--- Task directions ---
Each record that follows goes into your reply unchanged; the pictures do not.

BEGIN

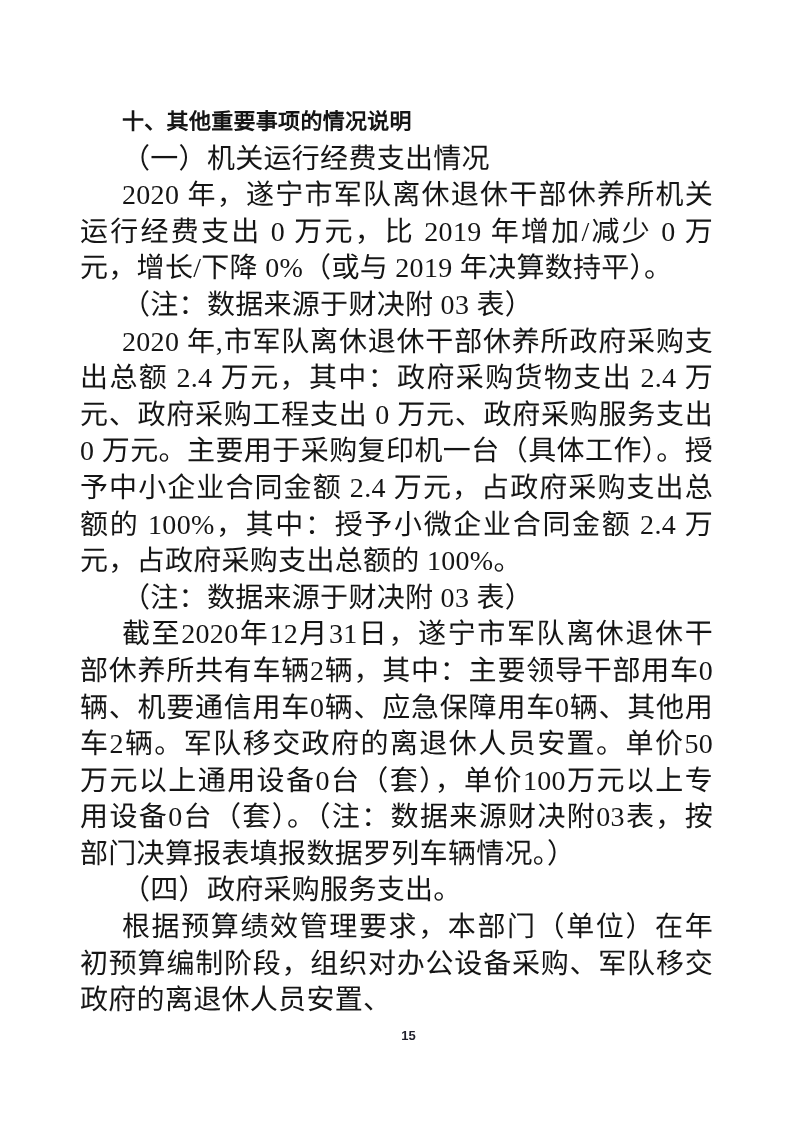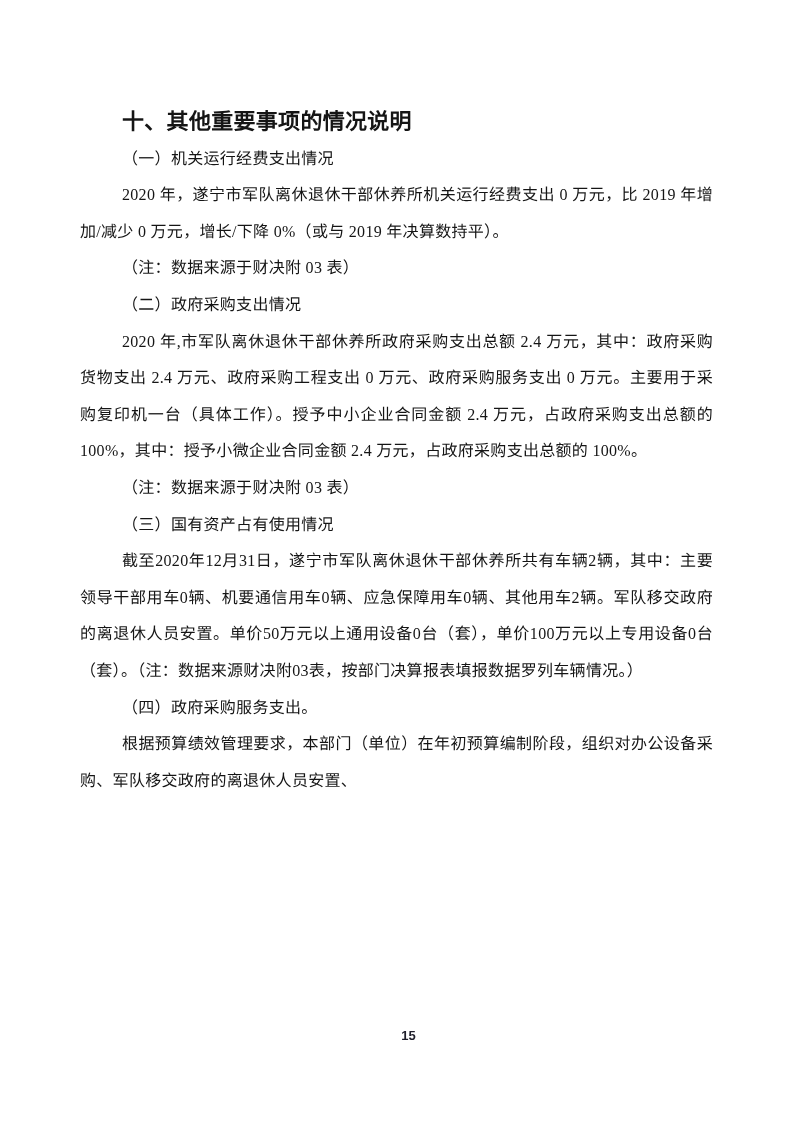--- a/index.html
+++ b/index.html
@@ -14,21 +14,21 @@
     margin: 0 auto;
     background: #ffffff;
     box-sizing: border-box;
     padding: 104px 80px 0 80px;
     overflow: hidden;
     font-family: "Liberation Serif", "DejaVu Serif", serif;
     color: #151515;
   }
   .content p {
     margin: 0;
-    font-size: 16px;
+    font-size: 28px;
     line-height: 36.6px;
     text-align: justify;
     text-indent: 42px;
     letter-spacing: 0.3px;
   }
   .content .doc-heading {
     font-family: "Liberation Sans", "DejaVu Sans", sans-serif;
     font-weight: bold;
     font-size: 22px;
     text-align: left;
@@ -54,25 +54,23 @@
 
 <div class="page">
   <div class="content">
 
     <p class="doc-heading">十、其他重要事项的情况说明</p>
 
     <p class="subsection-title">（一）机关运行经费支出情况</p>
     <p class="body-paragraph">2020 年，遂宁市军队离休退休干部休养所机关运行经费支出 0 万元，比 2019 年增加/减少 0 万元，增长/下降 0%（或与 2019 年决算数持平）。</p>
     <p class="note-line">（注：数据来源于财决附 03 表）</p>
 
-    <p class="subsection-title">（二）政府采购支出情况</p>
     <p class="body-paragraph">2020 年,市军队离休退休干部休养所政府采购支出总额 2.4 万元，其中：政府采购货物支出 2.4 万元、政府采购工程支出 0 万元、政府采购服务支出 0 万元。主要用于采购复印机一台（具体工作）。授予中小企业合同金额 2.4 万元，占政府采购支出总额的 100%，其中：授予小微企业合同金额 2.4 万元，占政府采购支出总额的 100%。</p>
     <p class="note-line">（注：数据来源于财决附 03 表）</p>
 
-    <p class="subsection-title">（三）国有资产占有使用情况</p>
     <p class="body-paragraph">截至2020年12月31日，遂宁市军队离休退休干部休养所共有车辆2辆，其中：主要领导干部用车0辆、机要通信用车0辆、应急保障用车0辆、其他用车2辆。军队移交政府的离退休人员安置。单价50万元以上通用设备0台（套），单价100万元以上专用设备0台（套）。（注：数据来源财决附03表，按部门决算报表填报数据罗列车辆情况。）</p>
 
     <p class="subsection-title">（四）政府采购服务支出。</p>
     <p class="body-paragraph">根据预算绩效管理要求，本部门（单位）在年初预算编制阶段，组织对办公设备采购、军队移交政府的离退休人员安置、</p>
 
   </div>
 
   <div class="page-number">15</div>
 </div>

END

--- Response ---
--- a/index.html
+++ b/index.html
@@ -14,21 +14,21 @@
     margin: 0 auto;
     background: #ffffff;
     box-sizing: border-box;
     padding: 104px 80px 0 80px;
     overflow: hidden;
     font-family: "Liberation Serif", "DejaVu Serif", serif;
     color: #151515;
   }
   .content p {
     margin: 0;
-    font-size: 16px;
+    font-size: 28px;
     line-height: 36.6px;
     text-align: justify;
     text-indent: 42px;
     letter-spacing: 0.3px;
   }
   .content .doc-heading {
     font-family: "Liberation Sans", "DejaVu Sans", sans-serif;
     font-weight: bold;
     font-size: 22px;
     text-align: left;
@@ -54,25 +54,23 @@
 
 <div class="page">
   <div class="content">
 
     <p class="doc-heading">十、其他重要事项的情况说明</p>
 
     <p class="subsection-title">（一）机关运行经费支出情况</p>
     <p class="body-paragraph">2020 年，遂宁市军队离休退休干部休养所机关运行经费支出 0 万元，比 2019 年增加/减少 0 万元，增长/下降 0%（或与 2019 年决算数持平）。</p>
     <p class="note-line">（注：数据来源于财决附 03 表）</p>
 
-    <p class="subsection-title">（二）政府采购支出情况</p>
     <p class="body-paragraph">2020 年,市军队离休退休干部休养所政府采购支出总额 2.4 万元，其中：政府采购货物支出 2.4 万元、政府采购工程支出 0 万元、政府采购服务支出 0 万元。主要用于采购复印机一台（具体工作）。授予中小企业合同金额 2.4 万元，占政府采购支出总额的 100%，其中：授予小微企业合同金额 2.4 万元，占政府采购支出总额的 100%。</p>
     <p class="note-line">（注：数据来源于财决附 03 表）</p>
 
-    <p class="subsection-title">（三）国有资产占有使用情况</p>
     <p class="body-paragraph">截至2020年12月31日，遂宁市军队离休退休干部休养所共有车辆2辆，其中：主要领导干部用车0辆、机要通信用车0辆、应急保障用车0辆、其他用车2辆。军队移交政府的离退休人员安置。单价50万元以上通用设备0台（套），单价100万元以上专用设备0台（套）。（注：数据来源财决附03表，按部门决算报表填报数据罗列车辆情况。）</p>
 
     <p class="subsection-title">（四）政府采购服务支出。</p>
     <p class="body-paragraph">根据预算绩效管理要求，本部门（单位）在年初预算编制阶段，组织对办公设备采购、军队移交政府的离退休人员安置、</p>
 
   </div>
 
   <div class="page-number">15</div>
 </div>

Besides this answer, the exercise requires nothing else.